> _Text block_
########
In the context of France, the author delves into a comprehensive exploration of infanticide across various localities in Aquitaine. The analysis encompasses the entire spectrum of social classes. The examination of French evidence leads to the argument that imbalanced sex ratios persisted even within wealthier segments of the population. This challenges the notion that infanticide solely served as a response to extreme hunger or immediate threats, suggesting instead that it could function as a coping mechanism during prolonged periods of uncertainty. Hanlon and his collaborators propose that covertly accepted practices of infanticide align with established theories such as Resource Dilution, Sibling's Rivalry, and the Quality-Quantity trade-off. These theories posit that larger sibship sizes pose challenges for households and parents in terms of investment in their children.
The authors explore additional mechanisms to identify evidence of infanticide, including the absence of twins and a deliberate preference for boys. The higher prevalence of female bastards in foundling hospitals further corroborates the selective choice for male offspring. Notably, the French examples contribute to strength the argument for the universality of infanticide practices, revealing their prevalence among both Catholics and Calvinists. Concluding the examination of infanticide practices, the book shifts its focus to England in its final two chapters. Beyond providing additional evidence of imbalanced sex ratios with a particular emphasis on missing girls, these chapters also criticize some of the traditional literature in historical demography, which neglected the existence and significance of infanticides.
Although signifying an important contribution to future historical demography, the book is not without limitations, which, despite the author's attempts to convince otherwise, cannot be overlooked. Most importantly, it relates to the strong interpretations made with sex ratios that can obviously incur important measurement issues. Sex ratio estimates prove highly susceptible to the size of the samples employed. A sex ratio calculated over a sample of 5,000 observations may vary between 94.6 and 105.7 within a 95 percent confidence interval, even if the true ratio is 100. Consequently, estimates derived from smaller sample sizes provide only imperfect approximations. It is consistently preferable to place greater reliance on larger samples to enhance the accuracy and reliability of the estimates. In this regard, this cannot invalidate the argument in favor of the widespread use of infanticides, but the mere use of descriptive sex ratios needs to be backed by more sophisticated methods as, for instance, Bayesian time-series.
########
> _Actions to take_
A: Answer these questions from the review of the book on infanticide:
(i) In which French region are the localities studied?
(ii) Which country do the book's final two chapters turn to?
(iii) For a sample of 5,000 observations with a true ratio of 100, what range can a sex ratio vary within at a 95 percent confidence interval?
B: Decide whether each statement agrees with the infanticide review, and support each yes or no with a quotation from it.
(i) The French examples show infanticide among both Catholics and Calvinists.
(ii) In France, imbalanced sex ratios were found only among the poorest households.
(iii) The reviewer holds that the measurement problems invalidate the case for widespread infanticide.
C: Resume the infanticide book review after its final sentence.
The entries that follow are separate material with no connection to the infanticide review.
########
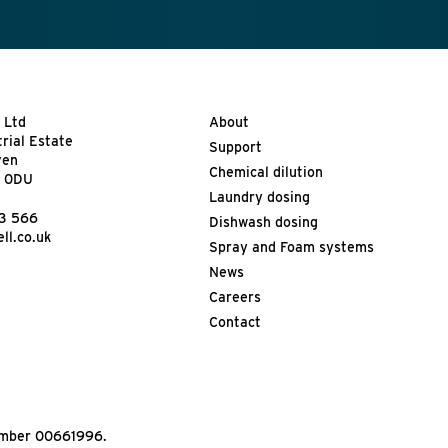
 Ltd
About
trial Estate
Support
ven
Chemical dilution
9 0DU
Laundry dosing
13 566
Dishwash dosing
ll.co.uk
Spray and Foam systems
News
Careers
Contact
Number 00661996.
########
> _Responses for each task_
A:
(i) Aquitaine
(ii) England
(iii) Between 94.6 and 105.7

B:
(i) Yes: "revealing their prevalence among both Catholics and Calvinists."
(ii) No: "imbalanced sex ratios persisted even within wealthier segments of the population."
(iii) No: "this cannot invalidate the argument in favor of the widespread use of infanticides"

C:
Moreover, although Hanlon's argument is credible, interpreting high sex ratios (more boys than girls) as evidence of female infanticide, while the contrary is argued as a biological response to higher masculine frailty, may be limiting. For instance, the author does not take into consideration the possibility that diets with a higher concentration of sugars, as seen in peasants consuming certain grains, could contribute to an increase in male births, as contemporary studies are indicating.
Overall, Hanlon delivers a didactic contribution to Historical Demography, significantly benefiting young scholars seeking to explore a topic traditionally absent from research agendas. However, the manner in which Gregory Hanlon positions himself in opposition to historical demography may not do justice to the new generations of historical demographers and economic historians who are actively researching missing girls using alternative sources such as censuses. In this regard, a more inclusive bridge should be drawn to enhance the visibility of this important contribution.